La loi d'expropriation inquiète
19 février 2009En ces temps de crise, écrit Die Welt, le gouvernement ne connaît décidément plus aucun tabou. L'opinion publique a eu, hier, une occasion supplémentaire de s'en rendre compte. La coalition a donné son feu vert à sa "loi de stabilisation des marchés financiers". Mais elle a déjà perdu une bataille car dans le langage populaire, on ne parle que de "loi d'expropriation". Et c'est exactement de cela qu'il s'agit, estime Die Welt, qui met par ailleurs en garde contre les velléités protectionnistes de l'Allemagne qui pourraient faire tâche d'huile en Europe.
Pour la Frankfurter Allgemeine Zeitung également, cet empiètement dans les deux pilliers de l'économie de marché que sont le droit à la propriété privée et la liberté de contrat revient à briser un tabou. Même si la loi fondamentale allemande autorise l'expropriation moyennant compensation, cette loi nécessite une légitimation particulière, sans quoi l'Allemagne risque de voir les investisseurs prendre leurs jambes à leur cou. Or, rappelle le journal, le gouvernement n'a pas encore apporté la preuve que la loi d'expropriation est vraiment nécessaire. Il cherche seulement à brandir une menace pour inciter les actionnaires d'un certain institut – la banque Hypo Real Estate – à coopérer. C'est discutable, estime la FAZ.

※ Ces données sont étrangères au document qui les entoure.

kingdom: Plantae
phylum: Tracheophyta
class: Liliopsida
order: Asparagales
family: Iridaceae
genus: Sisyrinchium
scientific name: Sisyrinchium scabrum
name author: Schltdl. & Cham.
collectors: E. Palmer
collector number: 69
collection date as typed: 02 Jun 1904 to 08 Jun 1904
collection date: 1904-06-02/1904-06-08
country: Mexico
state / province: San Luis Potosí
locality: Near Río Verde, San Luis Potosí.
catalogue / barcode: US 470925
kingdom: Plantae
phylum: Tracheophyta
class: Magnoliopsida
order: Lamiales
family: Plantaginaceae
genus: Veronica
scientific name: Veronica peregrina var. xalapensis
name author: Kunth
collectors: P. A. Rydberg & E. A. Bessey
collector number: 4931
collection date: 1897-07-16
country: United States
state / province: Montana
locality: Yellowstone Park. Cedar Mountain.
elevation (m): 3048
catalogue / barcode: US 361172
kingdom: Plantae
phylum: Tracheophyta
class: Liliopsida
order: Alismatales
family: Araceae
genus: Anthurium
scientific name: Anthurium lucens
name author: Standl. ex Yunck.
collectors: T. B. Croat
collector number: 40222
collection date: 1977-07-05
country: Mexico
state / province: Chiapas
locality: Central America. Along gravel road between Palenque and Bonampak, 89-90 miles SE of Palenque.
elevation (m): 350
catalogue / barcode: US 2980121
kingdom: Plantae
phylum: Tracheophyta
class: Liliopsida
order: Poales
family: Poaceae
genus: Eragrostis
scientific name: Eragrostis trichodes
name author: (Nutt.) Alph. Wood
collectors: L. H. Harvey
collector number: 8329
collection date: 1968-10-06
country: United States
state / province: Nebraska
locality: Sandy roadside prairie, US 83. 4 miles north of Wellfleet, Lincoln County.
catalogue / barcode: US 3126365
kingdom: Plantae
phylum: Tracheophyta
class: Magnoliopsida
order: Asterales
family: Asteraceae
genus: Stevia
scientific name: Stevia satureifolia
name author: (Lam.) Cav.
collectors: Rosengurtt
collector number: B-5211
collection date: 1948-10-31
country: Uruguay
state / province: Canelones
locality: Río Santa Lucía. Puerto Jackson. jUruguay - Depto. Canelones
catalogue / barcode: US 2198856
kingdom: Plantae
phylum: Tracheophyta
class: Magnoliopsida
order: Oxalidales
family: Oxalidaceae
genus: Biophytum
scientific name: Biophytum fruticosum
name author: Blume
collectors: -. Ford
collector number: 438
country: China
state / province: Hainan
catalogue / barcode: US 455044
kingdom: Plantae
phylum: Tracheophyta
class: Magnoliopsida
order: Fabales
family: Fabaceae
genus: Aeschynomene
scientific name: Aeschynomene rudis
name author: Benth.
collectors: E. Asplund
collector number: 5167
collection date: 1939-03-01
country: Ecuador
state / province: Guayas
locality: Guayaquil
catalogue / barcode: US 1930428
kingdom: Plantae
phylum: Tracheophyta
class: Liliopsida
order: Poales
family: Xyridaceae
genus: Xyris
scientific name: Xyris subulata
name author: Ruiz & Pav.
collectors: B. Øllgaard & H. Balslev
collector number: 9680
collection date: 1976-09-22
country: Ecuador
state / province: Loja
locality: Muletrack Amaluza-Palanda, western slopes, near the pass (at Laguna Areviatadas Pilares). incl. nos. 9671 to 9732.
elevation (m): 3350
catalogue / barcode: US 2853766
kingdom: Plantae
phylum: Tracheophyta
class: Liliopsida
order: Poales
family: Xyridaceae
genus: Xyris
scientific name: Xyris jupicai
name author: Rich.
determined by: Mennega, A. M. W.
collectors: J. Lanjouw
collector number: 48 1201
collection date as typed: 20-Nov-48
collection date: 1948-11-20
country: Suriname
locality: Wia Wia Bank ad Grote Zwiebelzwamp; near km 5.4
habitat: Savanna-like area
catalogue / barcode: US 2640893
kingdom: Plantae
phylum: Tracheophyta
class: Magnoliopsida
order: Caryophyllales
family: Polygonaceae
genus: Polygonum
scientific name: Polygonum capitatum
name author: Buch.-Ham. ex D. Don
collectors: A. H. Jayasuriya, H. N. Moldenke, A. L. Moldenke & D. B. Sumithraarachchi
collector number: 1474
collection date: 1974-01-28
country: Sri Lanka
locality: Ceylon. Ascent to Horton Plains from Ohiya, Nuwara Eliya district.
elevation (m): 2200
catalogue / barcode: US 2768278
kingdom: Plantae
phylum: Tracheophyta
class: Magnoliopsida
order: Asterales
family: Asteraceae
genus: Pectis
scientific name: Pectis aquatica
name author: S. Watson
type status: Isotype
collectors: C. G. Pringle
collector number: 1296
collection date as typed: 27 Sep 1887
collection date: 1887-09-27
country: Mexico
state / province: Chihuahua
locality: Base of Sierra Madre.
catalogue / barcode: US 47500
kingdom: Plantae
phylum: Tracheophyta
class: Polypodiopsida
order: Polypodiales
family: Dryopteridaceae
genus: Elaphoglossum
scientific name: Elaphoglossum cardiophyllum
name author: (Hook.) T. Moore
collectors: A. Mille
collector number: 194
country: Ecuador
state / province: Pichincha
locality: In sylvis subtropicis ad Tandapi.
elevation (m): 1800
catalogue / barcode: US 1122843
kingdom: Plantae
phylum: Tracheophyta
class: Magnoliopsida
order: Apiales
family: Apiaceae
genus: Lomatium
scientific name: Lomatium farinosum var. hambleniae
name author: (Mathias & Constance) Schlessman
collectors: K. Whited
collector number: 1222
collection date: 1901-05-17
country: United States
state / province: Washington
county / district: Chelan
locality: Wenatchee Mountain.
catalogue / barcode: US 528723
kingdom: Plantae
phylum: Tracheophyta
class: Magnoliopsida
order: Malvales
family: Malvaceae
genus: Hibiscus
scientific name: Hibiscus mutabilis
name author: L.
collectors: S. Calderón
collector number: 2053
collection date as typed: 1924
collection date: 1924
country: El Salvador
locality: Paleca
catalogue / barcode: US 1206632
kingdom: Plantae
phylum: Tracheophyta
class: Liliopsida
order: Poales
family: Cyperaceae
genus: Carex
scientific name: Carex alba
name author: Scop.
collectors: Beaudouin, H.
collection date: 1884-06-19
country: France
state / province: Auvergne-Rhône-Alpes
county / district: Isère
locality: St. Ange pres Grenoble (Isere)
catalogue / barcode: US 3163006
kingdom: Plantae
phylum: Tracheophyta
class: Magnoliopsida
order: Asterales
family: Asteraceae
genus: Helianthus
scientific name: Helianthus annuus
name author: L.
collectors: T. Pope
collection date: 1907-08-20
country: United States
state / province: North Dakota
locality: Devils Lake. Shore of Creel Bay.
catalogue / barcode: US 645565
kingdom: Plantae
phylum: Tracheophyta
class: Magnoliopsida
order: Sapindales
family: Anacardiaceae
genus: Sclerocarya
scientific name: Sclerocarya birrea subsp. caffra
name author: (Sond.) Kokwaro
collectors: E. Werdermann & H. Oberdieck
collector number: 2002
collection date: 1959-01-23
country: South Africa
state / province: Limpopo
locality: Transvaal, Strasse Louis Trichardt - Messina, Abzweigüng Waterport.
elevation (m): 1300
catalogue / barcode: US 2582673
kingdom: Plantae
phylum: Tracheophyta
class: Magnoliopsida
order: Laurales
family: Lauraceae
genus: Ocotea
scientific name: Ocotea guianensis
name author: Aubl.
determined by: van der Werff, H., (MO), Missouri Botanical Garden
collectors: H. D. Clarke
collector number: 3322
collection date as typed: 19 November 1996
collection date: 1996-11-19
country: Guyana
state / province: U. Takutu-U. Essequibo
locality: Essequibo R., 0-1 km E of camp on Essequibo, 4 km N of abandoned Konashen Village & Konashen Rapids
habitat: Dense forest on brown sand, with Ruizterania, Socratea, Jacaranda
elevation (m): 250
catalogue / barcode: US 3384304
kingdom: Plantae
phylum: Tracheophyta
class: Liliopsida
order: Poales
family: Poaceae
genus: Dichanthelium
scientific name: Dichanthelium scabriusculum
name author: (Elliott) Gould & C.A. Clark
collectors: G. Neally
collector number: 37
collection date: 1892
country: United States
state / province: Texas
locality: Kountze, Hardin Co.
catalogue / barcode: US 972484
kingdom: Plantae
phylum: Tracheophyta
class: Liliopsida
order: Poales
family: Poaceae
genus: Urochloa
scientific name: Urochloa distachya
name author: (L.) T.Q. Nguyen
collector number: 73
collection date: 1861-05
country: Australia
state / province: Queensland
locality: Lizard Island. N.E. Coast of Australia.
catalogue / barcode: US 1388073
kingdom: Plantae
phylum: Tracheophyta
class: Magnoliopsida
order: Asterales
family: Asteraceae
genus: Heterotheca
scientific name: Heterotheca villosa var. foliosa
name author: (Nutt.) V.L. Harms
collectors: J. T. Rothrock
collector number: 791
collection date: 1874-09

Arrêtons l'hystérie, recommande la Süddeutsche Zeitung. Certains ont l'impression que le monde est sens dessus dessous, comme si une chancelière conservatrice voulait rétablir le communisme en Allemagne. Pour paraphraser Angela Merkel, ceci est "d'une absurdité totale". En réalité, poursuit le journal, le terme d'expropriation est inapproprié. Il faudrait plutôt dire qu'au vu des circonstances économiques globales, le gouvernement prend le contrôle d'un institut qu'il maintient en vie artificiellement depuis plusieurs mois et dont les propriétaires ont montré leur incompétence. Néanmoins, reconnaît la SZ, l'autoflagellation de la CDU est compréhensible quand on voit que c'est dans les pays modèles du capitalisme, la Grande-Bretagne et les Etats-Unis, qu'on a le plus nationalisé et dépossédé les actionnaires.
La tageszeitung fait sa Une sur un tout autre thème : celui du long combat perdu par Gerson Liebl, petit-fils d'un médecin allemand établi dans une colonie au Togo, pour obtenir la nationalité allemande. Peut-on voir dans ce cas autre chose qu'un acte de racisme, s'interroge le journal ? Manifestement, les autorités allemandes ont tout fait pour empêcher que le cas de Gerson Liebl fasse jurisprudence. Sinon, quelques centaines d'Africains pourraient venir réclamer la même chose, quelle horreur ! Pendant 18 ans, Gerbson Liebl ne s'est pas battu pour son seul cas personnel, mais pour tous les descendants de colons en Afrique. Il a pour cela refusé quelques ponts dorés qui lui auraient au moins assuré un permis de séjour. Ce fut une erreur. Gerson Liebl a été renvoyé au Togo hier, il laisse en Allemagne une femme et un fils de huit ans, né en Bavière.